The management of Israeli Chemicals Limited (ICL) sent a letter Sunday threatening to lay off a further 57 staff at its Bromine compounds facility in the south of the country. The Histadrut union has carried out a series of strikes against ICL over its intention to cut 140 jobs at its Bromine compounds factory.

ICL says it has been able to meet orders for bromine chemicals from its store of products, but would not be able to continue to do so. It said future failure to fulfil orders would lead to customers resorting to other suppliers which would mean 57 jobs at the Bromine compounds facility would be surplus to requirements.

There have been several sympathy strikes in towns in the south by other workers. A planned general strike throughout the south by Histadrut did not go ahead, with the union citing the imminent general election as the reason.

Africa

Kenyan truckers strike to win union recognition

Truck drivers employed by Agility Logistics, Kenya, a Kuwaiti-owned company, had been striking to establish a union. The drivers were protesting having to work 24 hours, seven days a week for poor wages which did not meet their families’ needs.

Agility CEO said he was unwilling to recognise the Kenya Long Distance Drivers and Allied Workers Union.

On April 1 the company locked out its employees, threatening that they would only be allowed back to their workplace if they signed up with a labour agency, effectively losing all their employment rights.

According to the International Transport Workers Federation, drivers were being sent out in convoys with police escorts from fear they may resume their strike.

Mauritanian miners return with no deal

Over 3,000 Mauritanian miners went back to work April 3, after a two month strike without their demands being met. The strike, which had launched with 90 percent support, had been called demanding the implementation of a wage agreement negotiated last year.

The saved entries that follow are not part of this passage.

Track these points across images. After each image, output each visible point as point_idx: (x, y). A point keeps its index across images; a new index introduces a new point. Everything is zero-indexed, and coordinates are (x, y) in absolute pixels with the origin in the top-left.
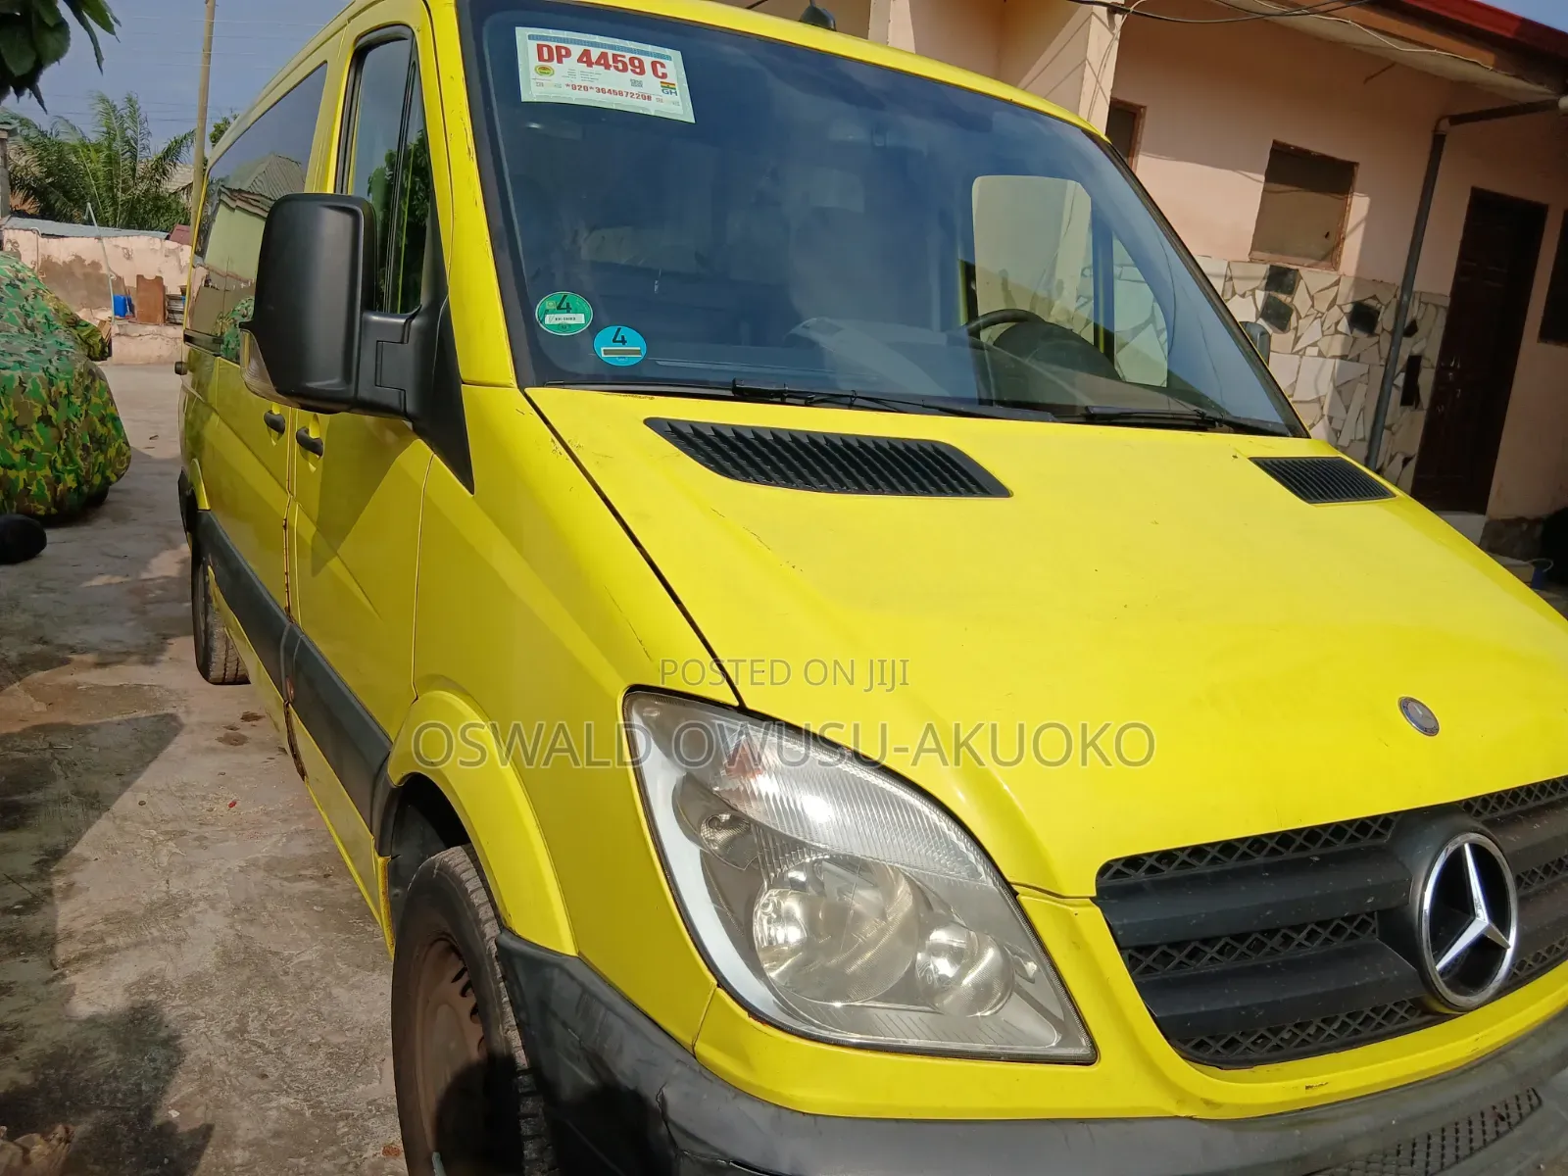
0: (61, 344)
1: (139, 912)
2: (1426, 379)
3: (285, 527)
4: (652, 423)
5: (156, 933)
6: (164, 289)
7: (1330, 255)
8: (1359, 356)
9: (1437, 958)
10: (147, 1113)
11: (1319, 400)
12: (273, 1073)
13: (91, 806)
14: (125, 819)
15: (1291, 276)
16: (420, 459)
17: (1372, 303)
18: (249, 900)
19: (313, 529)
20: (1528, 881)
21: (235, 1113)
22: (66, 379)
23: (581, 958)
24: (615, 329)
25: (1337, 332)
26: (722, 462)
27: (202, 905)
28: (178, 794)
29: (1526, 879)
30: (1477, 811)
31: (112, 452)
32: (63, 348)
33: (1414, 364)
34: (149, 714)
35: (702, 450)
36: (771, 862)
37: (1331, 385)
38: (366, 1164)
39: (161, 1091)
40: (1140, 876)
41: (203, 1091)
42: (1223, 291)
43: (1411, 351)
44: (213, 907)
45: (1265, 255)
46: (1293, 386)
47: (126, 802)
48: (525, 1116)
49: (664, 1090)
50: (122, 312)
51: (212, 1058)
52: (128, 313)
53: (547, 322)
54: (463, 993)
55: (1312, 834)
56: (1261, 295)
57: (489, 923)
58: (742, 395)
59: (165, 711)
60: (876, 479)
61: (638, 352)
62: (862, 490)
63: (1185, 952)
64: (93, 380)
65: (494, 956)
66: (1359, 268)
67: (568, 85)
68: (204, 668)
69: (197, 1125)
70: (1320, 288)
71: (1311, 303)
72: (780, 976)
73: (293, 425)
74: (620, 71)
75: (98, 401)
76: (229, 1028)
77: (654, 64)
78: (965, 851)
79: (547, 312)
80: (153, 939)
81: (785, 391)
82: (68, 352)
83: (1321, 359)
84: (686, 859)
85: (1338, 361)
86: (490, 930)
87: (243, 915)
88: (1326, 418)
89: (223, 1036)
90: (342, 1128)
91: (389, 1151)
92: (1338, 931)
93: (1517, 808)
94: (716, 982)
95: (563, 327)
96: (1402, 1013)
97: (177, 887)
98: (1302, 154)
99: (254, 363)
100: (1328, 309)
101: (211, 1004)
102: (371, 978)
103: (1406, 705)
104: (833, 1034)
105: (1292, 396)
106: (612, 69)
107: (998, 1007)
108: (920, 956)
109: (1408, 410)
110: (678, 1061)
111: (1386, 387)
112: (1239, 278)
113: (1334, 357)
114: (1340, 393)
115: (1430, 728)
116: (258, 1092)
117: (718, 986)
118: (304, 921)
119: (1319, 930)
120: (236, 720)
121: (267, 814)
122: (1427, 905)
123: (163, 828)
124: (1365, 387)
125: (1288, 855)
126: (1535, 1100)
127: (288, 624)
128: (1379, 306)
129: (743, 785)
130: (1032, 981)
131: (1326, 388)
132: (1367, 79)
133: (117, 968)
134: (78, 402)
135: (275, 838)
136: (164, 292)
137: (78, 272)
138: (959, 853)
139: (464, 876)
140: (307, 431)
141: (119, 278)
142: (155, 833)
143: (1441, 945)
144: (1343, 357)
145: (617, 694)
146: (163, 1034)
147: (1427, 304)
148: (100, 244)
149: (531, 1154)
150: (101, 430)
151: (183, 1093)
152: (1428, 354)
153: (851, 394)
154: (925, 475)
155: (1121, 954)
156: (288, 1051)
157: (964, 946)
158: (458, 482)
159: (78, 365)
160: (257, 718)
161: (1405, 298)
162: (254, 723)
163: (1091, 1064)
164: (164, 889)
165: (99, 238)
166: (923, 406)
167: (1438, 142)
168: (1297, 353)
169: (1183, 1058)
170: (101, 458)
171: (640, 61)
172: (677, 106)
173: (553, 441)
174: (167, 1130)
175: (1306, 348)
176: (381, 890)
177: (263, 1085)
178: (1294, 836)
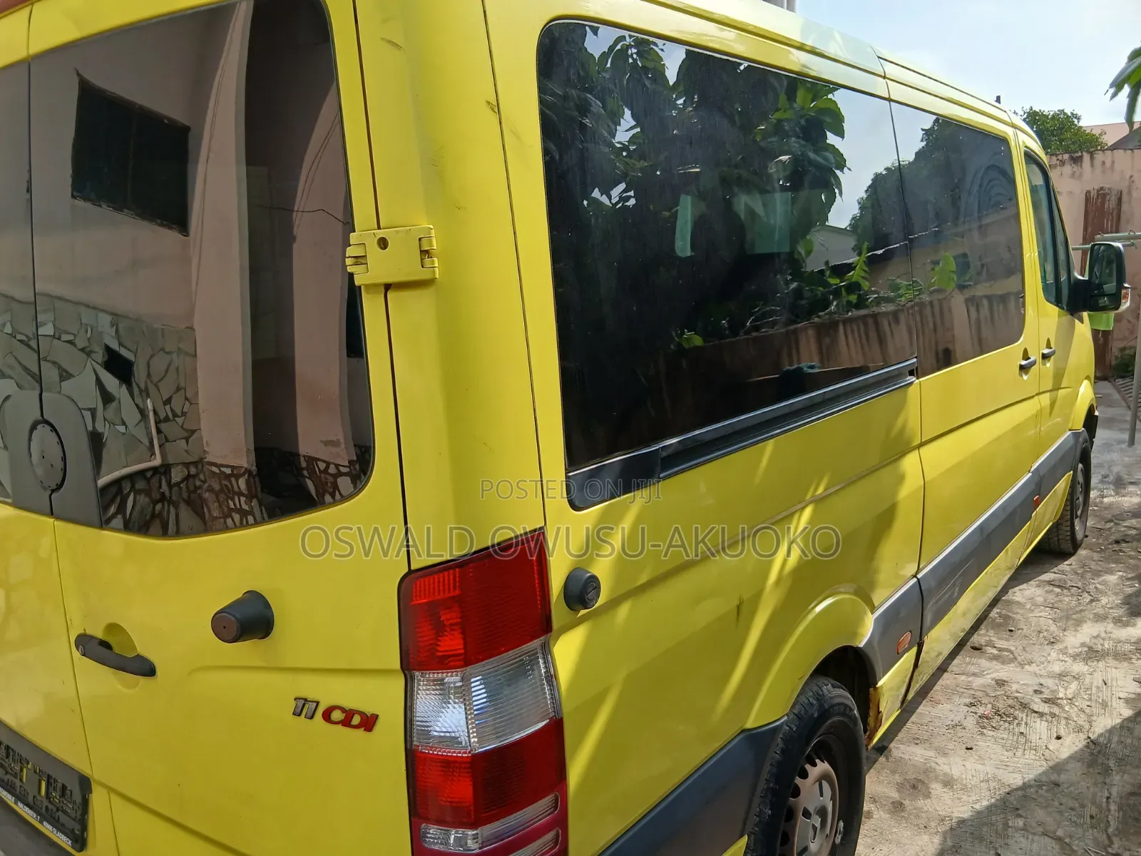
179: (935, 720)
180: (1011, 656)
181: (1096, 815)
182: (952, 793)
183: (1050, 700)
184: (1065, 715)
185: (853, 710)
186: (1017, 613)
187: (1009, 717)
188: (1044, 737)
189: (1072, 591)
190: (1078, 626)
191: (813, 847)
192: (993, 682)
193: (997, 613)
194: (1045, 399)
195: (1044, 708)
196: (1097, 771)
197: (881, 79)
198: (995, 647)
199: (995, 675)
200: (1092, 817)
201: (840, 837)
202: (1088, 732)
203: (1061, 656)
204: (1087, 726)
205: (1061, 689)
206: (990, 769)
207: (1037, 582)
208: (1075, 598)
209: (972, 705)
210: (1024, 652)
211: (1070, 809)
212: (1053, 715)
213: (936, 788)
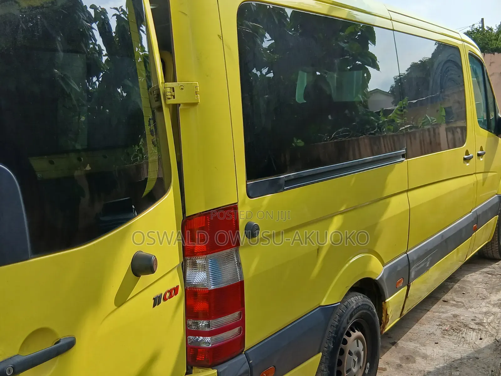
179: (421, 331)
180: (462, 304)
181: (495, 370)
182: (426, 361)
183: (479, 323)
184: (486, 330)
185: (373, 310)
186: (468, 286)
187: (457, 330)
188: (474, 339)
189: (497, 276)
190: (498, 292)
191: (354, 370)
192: (452, 315)
193: (458, 286)
194: (480, 177)
195: (476, 327)
196: (497, 353)
197: (389, 21)
198: (455, 301)
199: (453, 313)
200: (492, 371)
201: (368, 370)
202: (496, 337)
203: (487, 304)
204: (496, 334)
205: (485, 318)
206: (445, 351)
207: (480, 272)
208: (498, 279)
209: (440, 325)
210: (469, 303)
211: (482, 368)
212: (480, 330)
213: (419, 359)
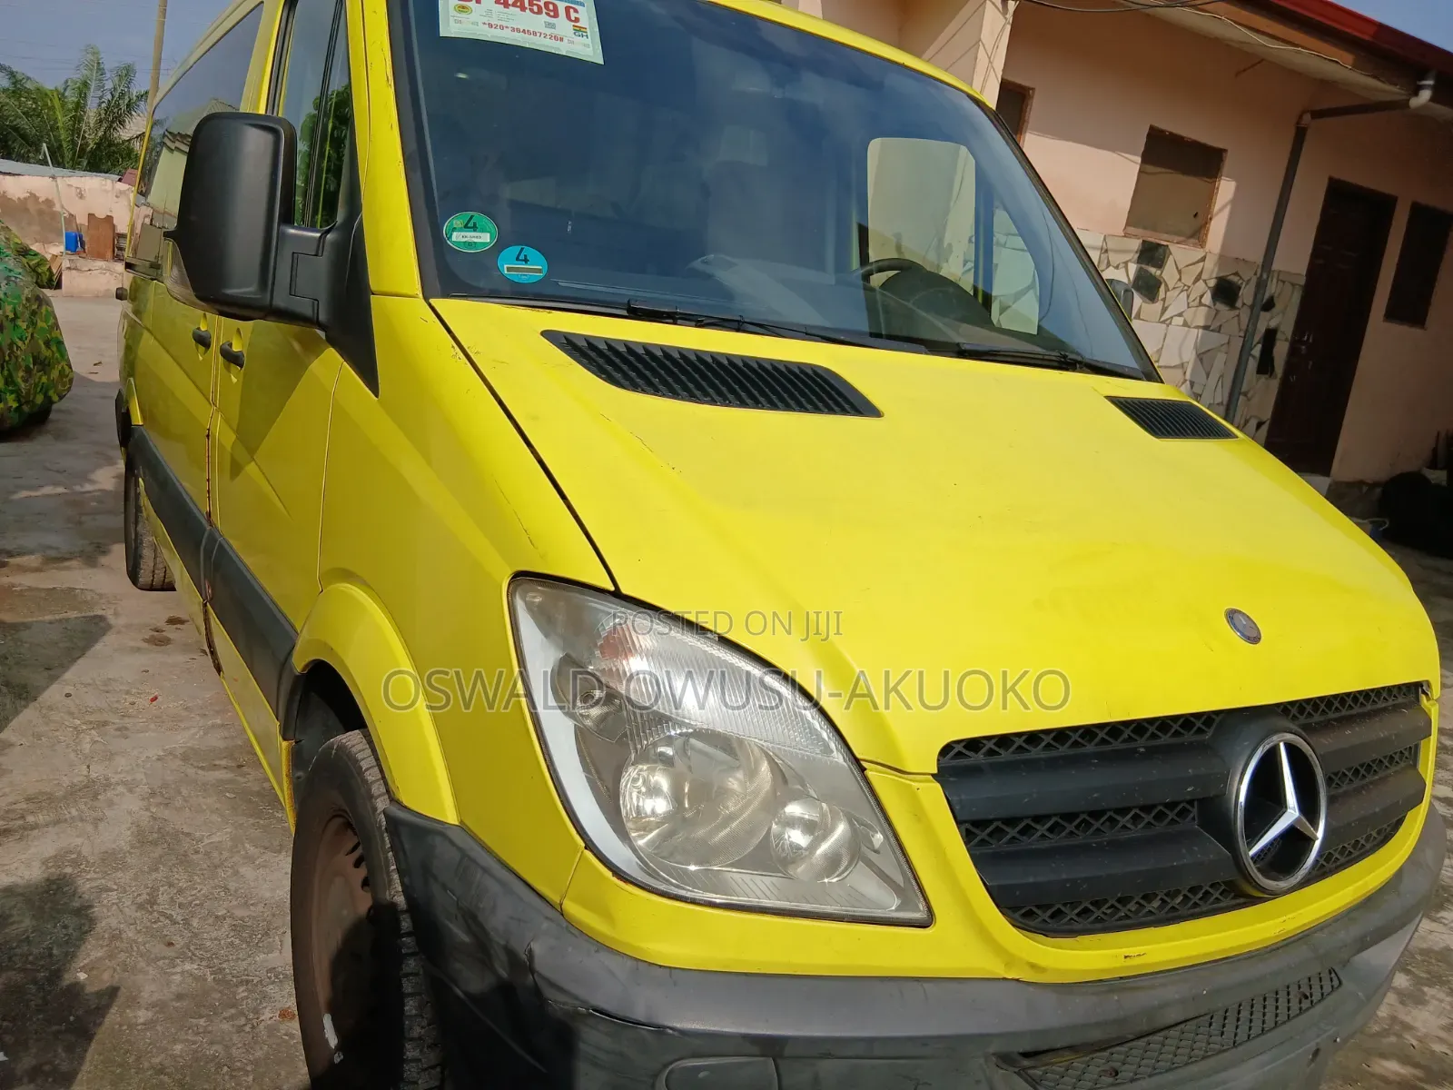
0: (10, 271)
1: (60, 794)
2: (1281, 350)
3: (208, 436)
4: (549, 335)
5: (74, 812)
6: (114, 227)
7: (1198, 234)
8: (1220, 326)
9: (1250, 845)
10: (56, 975)
11: (1182, 366)
12: (179, 942)
13: (20, 697)
14: (50, 708)
15: (1161, 250)
16: (331, 366)
17: (1235, 279)
18: (165, 785)
19: (233, 437)
20: (1339, 783)
21: (140, 977)
22: (15, 304)
23: (462, 827)
24: (519, 248)
25: (1201, 304)
26: (615, 374)
27: (121, 789)
28: (102, 688)
29: (1336, 780)
30: (1294, 716)
31: (55, 374)
32: (12, 274)
33: (1270, 336)
34: (79, 615)
35: (595, 362)
36: (638, 735)
37: (1194, 353)
38: (261, 1026)
39: (70, 956)
40: (978, 758)
41: (111, 956)
42: (1099, 262)
43: (1268, 325)
44: (131, 791)
45: (1139, 231)
46: (1159, 351)
47: (53, 694)
48: (407, 975)
49: (532, 944)
50: (73, 248)
51: (122, 926)
52: (79, 249)
53: (454, 239)
54: (357, 864)
55: (1139, 726)
56: (1133, 268)
57: (382, 798)
58: (635, 314)
59: (95, 613)
60: (758, 395)
61: (540, 271)
62: (743, 404)
63: (1018, 829)
64: (40, 306)
65: (383, 828)
66: (1224, 246)
67: (484, 23)
68: (133, 575)
69: (104, 986)
70: (1187, 263)
71: (1178, 277)
72: (647, 844)
73: (218, 338)
74: (534, 13)
75: (44, 325)
76: (139, 900)
77: (567, 9)
78: (819, 729)
79: (454, 229)
80: (72, 818)
81: (676, 313)
82: (16, 278)
83: (1186, 329)
84: (560, 731)
85: (1201, 331)
86: (382, 804)
87: (159, 799)
88: (1188, 382)
89: (134, 907)
90: (241, 992)
91: (284, 1014)
92: (1160, 816)
93: (1332, 715)
94: (583, 845)
95: (470, 244)
96: (1217, 895)
97: (97, 771)
98: (1176, 140)
99: (175, 272)
100: (1195, 282)
101: (124, 877)
102: (277, 859)
103: (1232, 615)
104: (689, 893)
105: (1157, 361)
106: (528, 11)
107: (845, 874)
108: (774, 826)
109: (1263, 378)
110: (547, 918)
111: (1244, 358)
112: (1112, 250)
113: (1197, 327)
114: (1201, 360)
115: (1253, 637)
116: (164, 958)
117: (586, 848)
118: (218, 805)
119: (1143, 815)
120: (162, 624)
121: (186, 709)
122: (1242, 798)
123: (88, 718)
124: (1224, 356)
125: (1117, 745)
126: (1336, 983)
127: (208, 528)
128: (1240, 282)
129: (616, 666)
130: (876, 852)
131: (1189, 356)
132: (1238, 74)
133: (36, 843)
134: (24, 326)
135: (193, 731)
136: (114, 230)
137: (31, 206)
138: (812, 730)
139: (359, 756)
140: (231, 345)
141: (71, 215)
142: (79, 722)
143: (1254, 833)
144: (1206, 328)
145: (503, 579)
146: (76, 904)
147: (1284, 282)
148: (54, 183)
149: (411, 1010)
150: (45, 352)
151: (92, 957)
152: (1282, 328)
153: (739, 318)
154: (804, 395)
155: (958, 828)
156: (195, 923)
157: (816, 819)
158: (365, 386)
159: (26, 291)
160: (181, 622)
161: (1265, 276)
162: (178, 626)
163: (928, 927)
164: (85, 773)
165: (53, 177)
166: (807, 334)
167: (1300, 135)
168: (1164, 322)
169: (1013, 925)
170: (44, 379)
171: (555, 6)
172: (588, 48)
173: (453, 347)
174: (75, 990)
175: (1172, 318)
176: (284, 773)
177: (170, 952)
178: (1122, 728)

SNIM, the 75 percent state-owned company which runs the mine, reinstated the 400 workers disciplined during the strike. Company President Mohamed Ould Abdel Aziz said a wage increase was “inappropriate,” given the slump in iron ore prices.

The company insists any future wage increase will have to be based on a productivity deal.

Municipal staff at Zimbabwean city protest non-payment of wages

Council workers in the Zimbabwean city of Gweru have lodged an application to strike over non-payment of December’s wages. They did not receive November’s wages until March.

They demonstrated outside the council assembly offices April 1 protesting unpaid monthly wages and bonuses (on several occasions), lack of protective clothing and other outstanding issues.

Banners accused municipal managers of corruption, saying they claimed allowances and travel costs for their own use rather than for the benefit of the city.

Ethiopian hotel staff sacked for joining union

Sixty workers at the Sheraton hotel, Addis Ababa, Ethiopia, part of the Starwood Group Inc, have been sacked for joining a trade union. Some of them had 16 years of service with the company.

A similar dispute is underway at a Sheraton hotel in the Maldives, where 10 union officials and 100 members have also been sacked. A proposed meeting of union members was banned at the hotel on the basis that the island was private property. The Starwood Group Inc. boasts of being the most global high-end hotel company in the world, with 1,200 plus hotels and resorts.

The international Union of Food Workers held a demonstration outside the Le Méridien, a Sheraton hotel in Piccadilly, London to highlight the Ethiopian and Maldives hotel workers’ case.